The temple ruins were a beautiful reddish color and well preserved. They were in a relatively small area, so Nat and I walked through quickly, snapping a few pictures as we went. We took some silly ones near stones carved like people, imitating their positions and putting our heads where the statues' heads used to be. We were back within an hour.
The overnight train was scheduled to leave at 7:30pm. We dashed to the train station in tuktuks, unloaded, and were quickly attacked by insects. I have bug spray that is 40% DEET, but am somewhat weary of using it, as I have it wrapped in three plastic bags and the outer bag has still started disintigrating from the liquid three layers below it. I'm assuming this can't be good for the skin, either. Oh and it smells absolutely delicious as well, somewhere between a putrid chemical spray and a rotting insect carcass. Mmm. Our train was delayed, so the boys went out to 7-11 to buy beer (there are 7-11's everywhere in Thailand. We go there when we want air conditioning). We all started to drink and play "i've never", starting out somewhat tamely. When the train came, we claimed our beds. The seats hold down into a bed, and another bed is lowered from above, giving the appearance of bunk beds. I put my stuff with Nat's and most of the group went off to find the bar car, or disco train, as we liked to call it.
The disco train was filled with other bored westerners. The windows were open, with no screens, letting in cool air and giving us a nice view outside. There were a few tables but not much room, so our entire group had to squeeze around one table meant for four people. The train had loud dance music playing, and the motion of the train made it seem like we had all drank more than we had. There was even a small disco ball hanging from the ceiling. Phil gave one of the waitresses his I-Pod to play music from, and we all danced and took pictures and played i've never for hours.
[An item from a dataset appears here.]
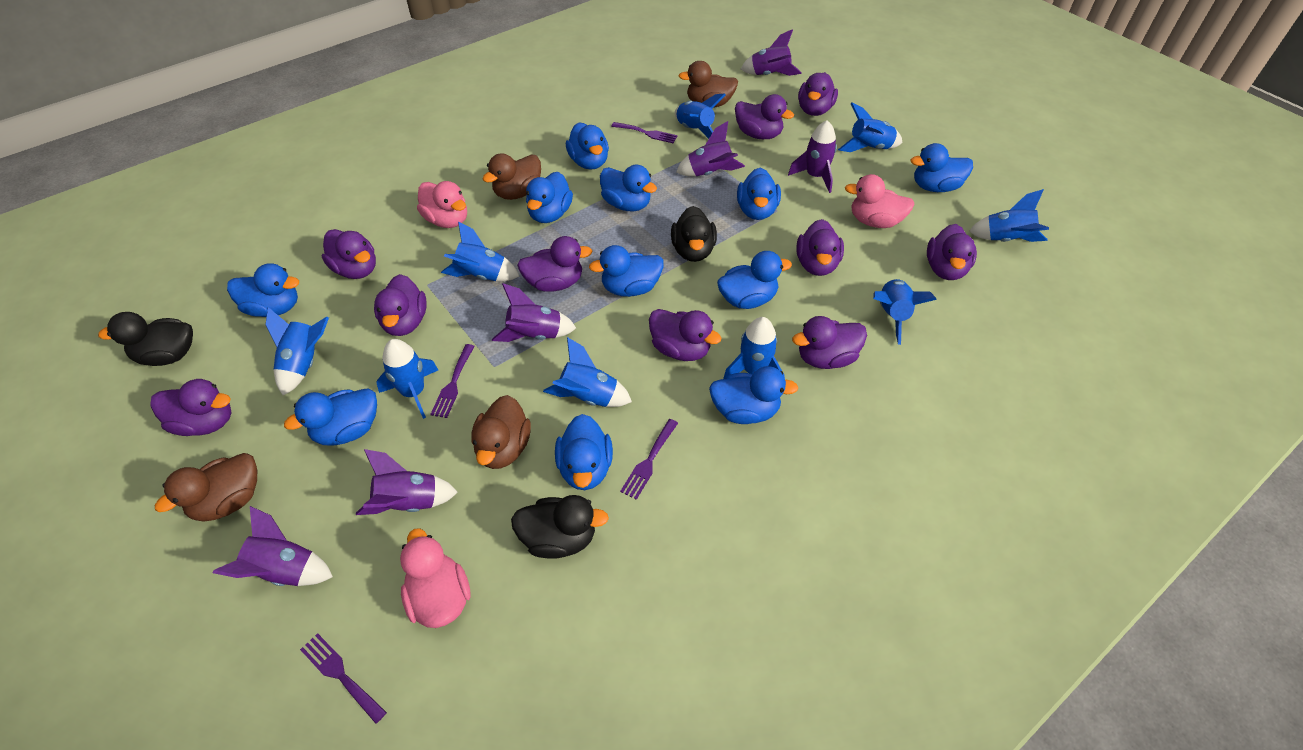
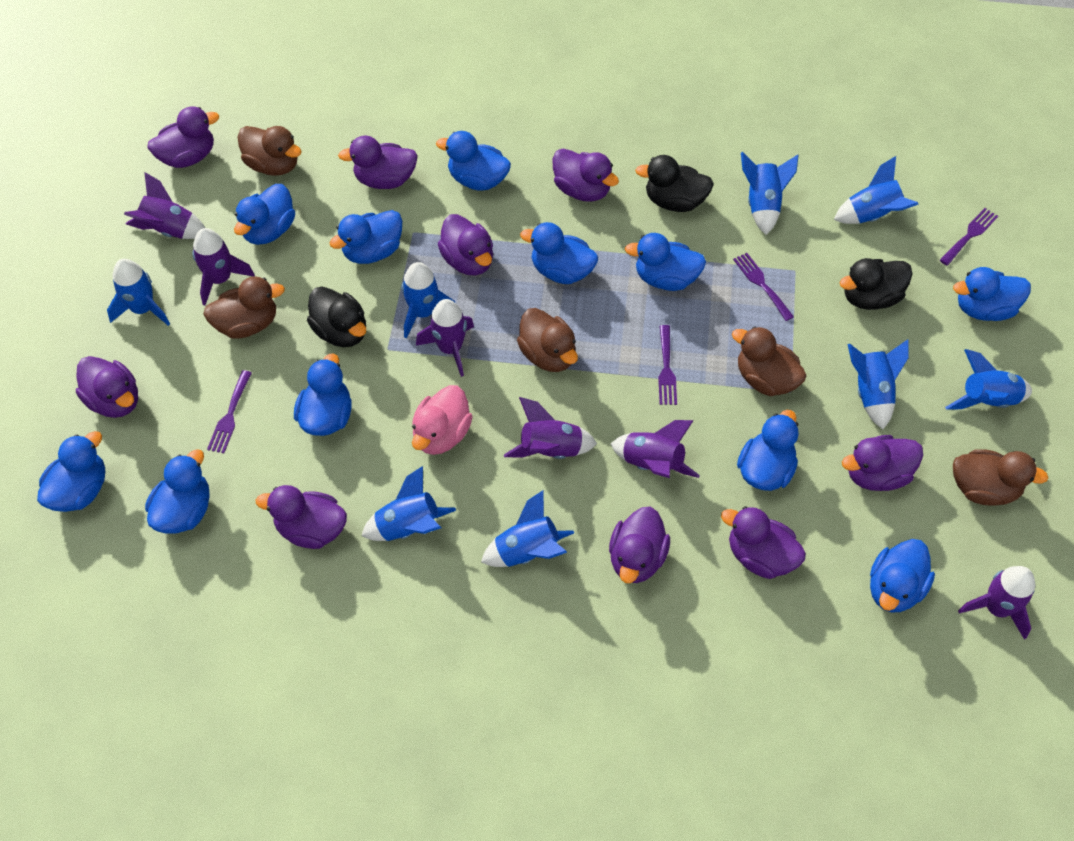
blue rocket: [265,307,329,395] [376,339,438,419] [441,221,520,281] [543,337,632,407] [675,93,726,139] [723,317,784,379] [838,102,902,152] [873,279,937,345] [969,189,1049,242] = 9 -> [107,259,170,326] [361,466,456,541] [401,262,455,338] [481,490,574,567] [741,152,799,235] [834,156,919,224] [848,339,909,429] [945,349,1032,410] = 8
brown duck: [155,453,257,522] [471,395,531,469] [483,153,541,200] [679,61,738,108] = 4 -> [203,276,285,338] [237,126,302,176] [517,308,578,372] [732,326,806,396] [953,450,1048,505] = 5
pink duck: [400,528,471,628] [417,181,467,228] [845,174,914,228] = 3 -> [412,385,473,455] = 1
purple duck: [150,379,232,436] [322,229,376,279] [374,274,427,336] [517,236,592,292] [649,309,722,361] [735,94,794,139] [792,316,867,369] [796,219,844,276] [798,72,838,116] [927,224,977,280] = 10 -> [76,356,138,418] [148,107,219,168] [256,485,347,549] [338,136,418,189] [438,214,493,276] [553,149,619,202] [609,507,670,583] [721,506,806,579] [842,435,923,491] = 9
The disco train closed at 11, an hour after it was supposed to. After pleading for more time, they left it open for us, but warned us if we weren't back in our cars by 11pm the doors would lock and we would be stuck in the disco train overnight. This seems like a good theft-deterant; each car is sealed off from 11pm-6am to prevent people from walking through and stealing things as you sleep. Of course this doesn't prevent those in your own car to steal, but it seems to help. We were loud and rowdy when returning to our car, and were shocked to see almost everyone asleep. We continued drinking and laughing for a few hours until one of the Thai girls sleeping near us got fed up and told a worker about us. In broken English and sheepish hand gestures, the worker asked us to be quiet and go to bed.
Sleeping on the overnight train was actually comfortable and somewhat pleasant. The beds had mattresses and blankets, and I liked the rocking motion the train made while traveling along the tracks. We seemed to all sleep well and arrived into Chiang Mai at 8:30 the next morning.